*** SOURCE DATA

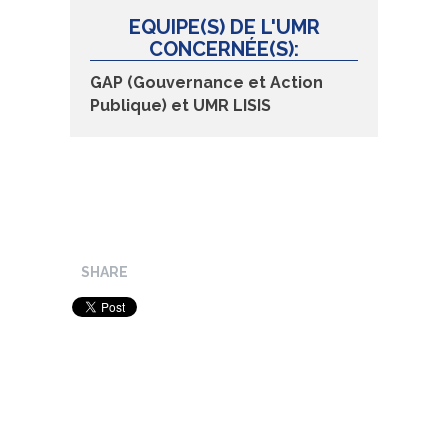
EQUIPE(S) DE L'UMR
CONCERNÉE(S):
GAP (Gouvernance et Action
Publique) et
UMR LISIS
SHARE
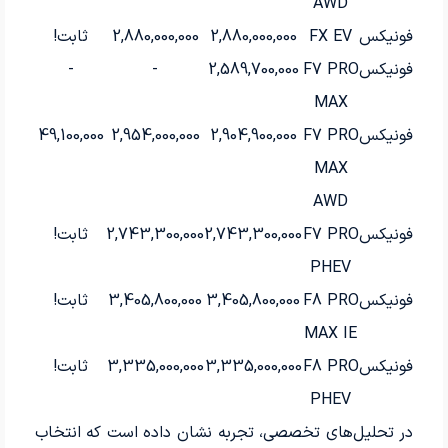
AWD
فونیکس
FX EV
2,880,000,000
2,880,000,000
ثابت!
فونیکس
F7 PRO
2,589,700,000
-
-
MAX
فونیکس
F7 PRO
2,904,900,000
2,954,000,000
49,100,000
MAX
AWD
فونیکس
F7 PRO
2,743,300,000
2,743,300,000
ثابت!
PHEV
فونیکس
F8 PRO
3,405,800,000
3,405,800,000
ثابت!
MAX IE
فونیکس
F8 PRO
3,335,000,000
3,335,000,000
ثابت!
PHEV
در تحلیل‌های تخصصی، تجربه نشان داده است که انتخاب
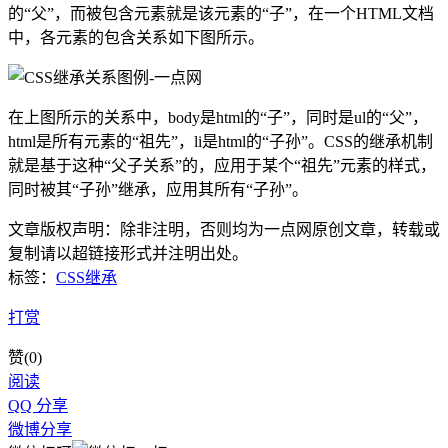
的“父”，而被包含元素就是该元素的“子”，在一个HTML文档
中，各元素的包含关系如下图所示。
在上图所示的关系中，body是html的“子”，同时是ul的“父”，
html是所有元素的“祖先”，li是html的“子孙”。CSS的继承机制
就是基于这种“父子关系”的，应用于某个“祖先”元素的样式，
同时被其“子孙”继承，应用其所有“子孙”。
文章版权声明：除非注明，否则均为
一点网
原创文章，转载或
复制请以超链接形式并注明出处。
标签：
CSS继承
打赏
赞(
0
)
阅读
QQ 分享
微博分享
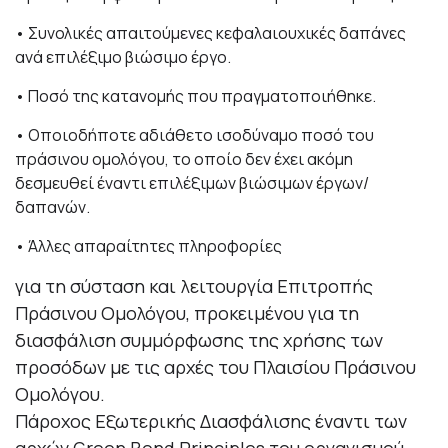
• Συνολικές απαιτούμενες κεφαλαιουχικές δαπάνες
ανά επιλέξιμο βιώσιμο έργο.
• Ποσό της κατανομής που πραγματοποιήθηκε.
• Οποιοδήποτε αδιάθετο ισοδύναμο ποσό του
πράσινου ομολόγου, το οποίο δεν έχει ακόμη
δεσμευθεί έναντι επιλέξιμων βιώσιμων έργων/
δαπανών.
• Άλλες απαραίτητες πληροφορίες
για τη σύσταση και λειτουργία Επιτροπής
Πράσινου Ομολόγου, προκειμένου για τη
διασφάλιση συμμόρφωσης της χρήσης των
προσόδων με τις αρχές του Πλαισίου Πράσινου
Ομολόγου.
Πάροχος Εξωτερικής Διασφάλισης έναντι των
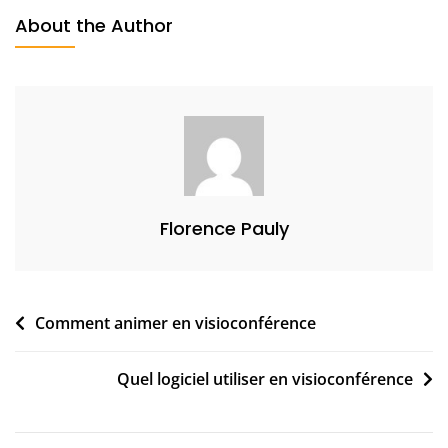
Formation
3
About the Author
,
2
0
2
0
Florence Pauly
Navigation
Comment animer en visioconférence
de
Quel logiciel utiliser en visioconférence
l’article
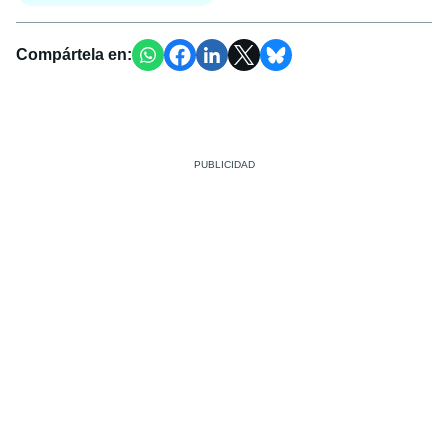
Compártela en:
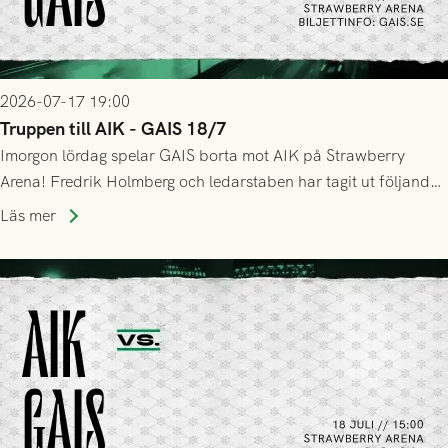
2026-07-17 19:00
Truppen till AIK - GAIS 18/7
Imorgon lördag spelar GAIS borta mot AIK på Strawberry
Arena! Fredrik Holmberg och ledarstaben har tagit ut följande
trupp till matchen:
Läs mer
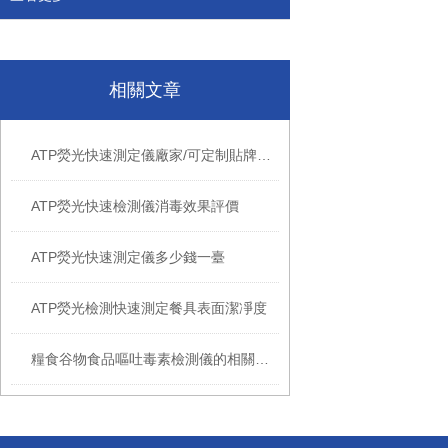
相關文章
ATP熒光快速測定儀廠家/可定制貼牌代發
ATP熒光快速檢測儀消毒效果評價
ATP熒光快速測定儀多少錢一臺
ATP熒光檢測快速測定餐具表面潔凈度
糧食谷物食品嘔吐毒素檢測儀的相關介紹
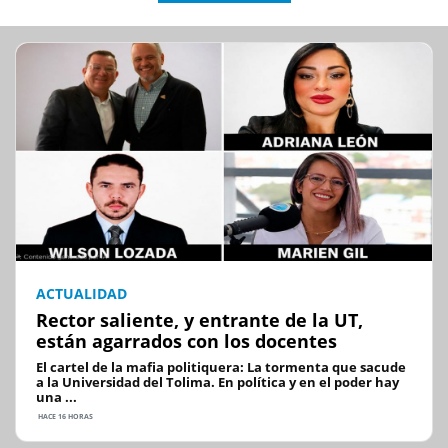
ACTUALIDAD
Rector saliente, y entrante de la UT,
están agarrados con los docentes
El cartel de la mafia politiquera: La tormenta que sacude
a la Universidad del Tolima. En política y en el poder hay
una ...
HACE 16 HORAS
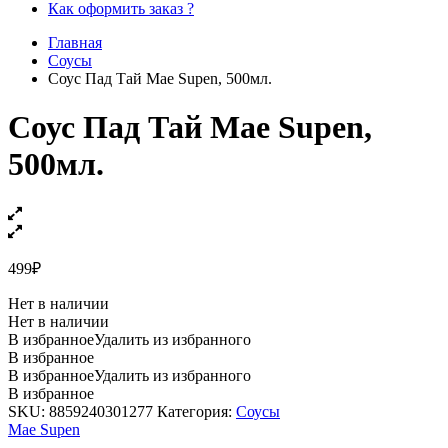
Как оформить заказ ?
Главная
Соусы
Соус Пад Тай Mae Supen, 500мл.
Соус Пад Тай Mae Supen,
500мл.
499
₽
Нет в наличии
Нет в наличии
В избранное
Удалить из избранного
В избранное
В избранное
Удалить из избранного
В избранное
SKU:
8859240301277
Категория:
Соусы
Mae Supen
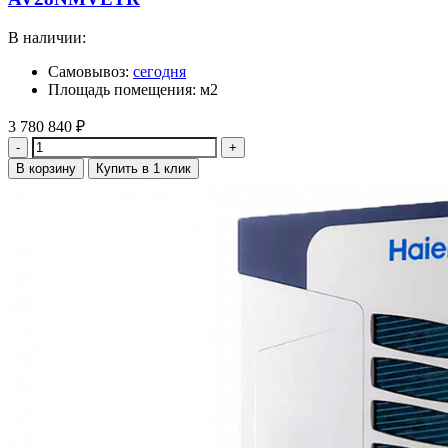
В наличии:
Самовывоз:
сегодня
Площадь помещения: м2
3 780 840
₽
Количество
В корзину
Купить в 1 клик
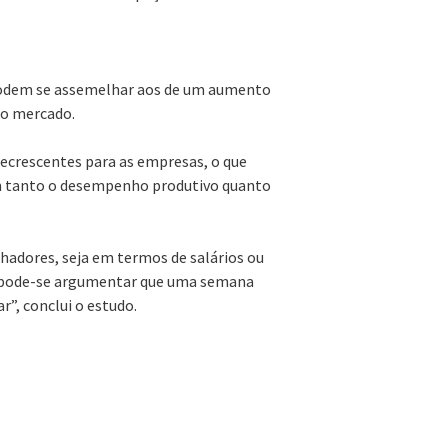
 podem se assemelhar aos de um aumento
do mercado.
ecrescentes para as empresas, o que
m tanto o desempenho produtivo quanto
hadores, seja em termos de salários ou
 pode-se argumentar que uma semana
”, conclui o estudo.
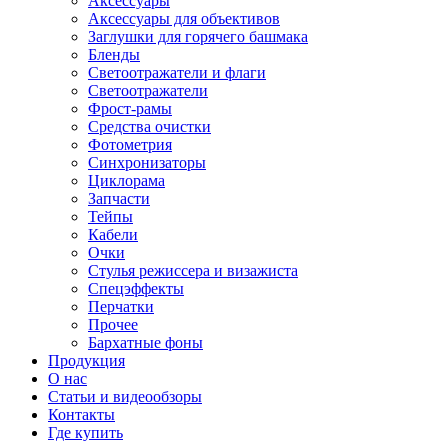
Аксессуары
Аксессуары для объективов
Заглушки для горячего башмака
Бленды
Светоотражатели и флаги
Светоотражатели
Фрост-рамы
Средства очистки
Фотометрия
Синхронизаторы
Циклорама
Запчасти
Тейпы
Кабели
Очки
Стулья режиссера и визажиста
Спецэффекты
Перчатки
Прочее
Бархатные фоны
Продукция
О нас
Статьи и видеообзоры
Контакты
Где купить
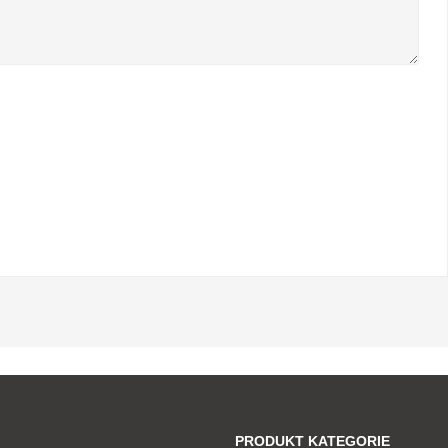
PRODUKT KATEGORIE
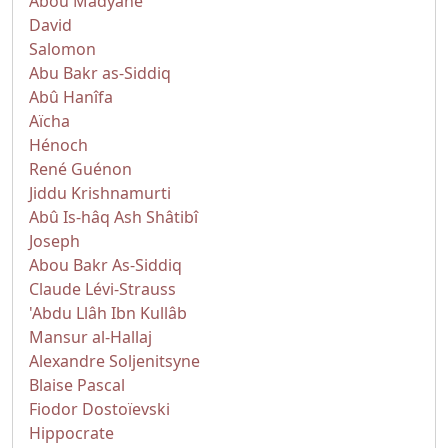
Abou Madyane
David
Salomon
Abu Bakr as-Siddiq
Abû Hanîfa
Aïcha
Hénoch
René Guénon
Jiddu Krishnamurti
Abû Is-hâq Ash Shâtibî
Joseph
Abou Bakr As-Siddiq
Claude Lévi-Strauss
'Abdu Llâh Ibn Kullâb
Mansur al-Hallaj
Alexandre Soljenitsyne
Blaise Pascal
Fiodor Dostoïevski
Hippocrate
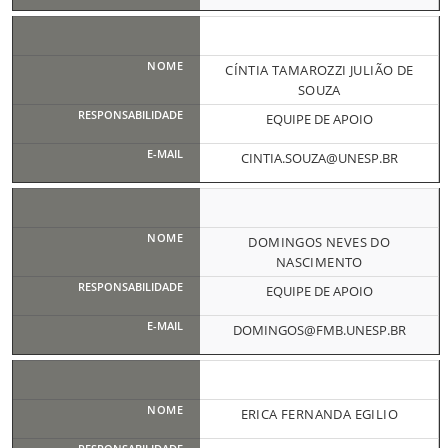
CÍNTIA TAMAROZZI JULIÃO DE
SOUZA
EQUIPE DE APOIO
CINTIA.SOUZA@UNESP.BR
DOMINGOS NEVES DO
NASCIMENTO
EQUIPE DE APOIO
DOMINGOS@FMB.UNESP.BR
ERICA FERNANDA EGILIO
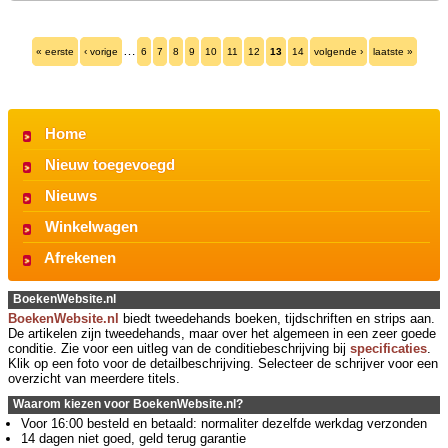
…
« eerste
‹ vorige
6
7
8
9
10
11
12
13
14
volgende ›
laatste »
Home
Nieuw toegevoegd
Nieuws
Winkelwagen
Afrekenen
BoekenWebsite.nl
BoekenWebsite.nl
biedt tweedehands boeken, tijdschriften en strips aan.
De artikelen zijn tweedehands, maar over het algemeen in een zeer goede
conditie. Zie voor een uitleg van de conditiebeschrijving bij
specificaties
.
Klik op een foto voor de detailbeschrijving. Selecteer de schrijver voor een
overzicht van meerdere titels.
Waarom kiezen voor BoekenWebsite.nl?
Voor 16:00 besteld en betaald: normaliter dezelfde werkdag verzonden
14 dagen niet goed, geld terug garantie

******

**WHAT IS NEEDED**.
Please output the lines from the one containing "CÍNTIA TAMAROZZI JULIÃO DE" up to and including the one containing "ERICA FERNANDA EGILIO" as a JSON list of strings, one string per line, omitting any blank lines.

**RESPONSE TO THIS TASK**.
[
  "CÍNTIA TAMAROZZI JULIÃO DE",
  "SOUZA",
  "EQUIPE DE APOIO",
  "CINTIA.SOUZA@UNESP.BR",
  "DOMINGOS NEVES DO",
  "NASCIMENTO",
  "EQUIPE DE APOIO",
  "DOMINGOS@FMB.UNESP.BR",
  "ERICA FERNANDA EGILIO"
]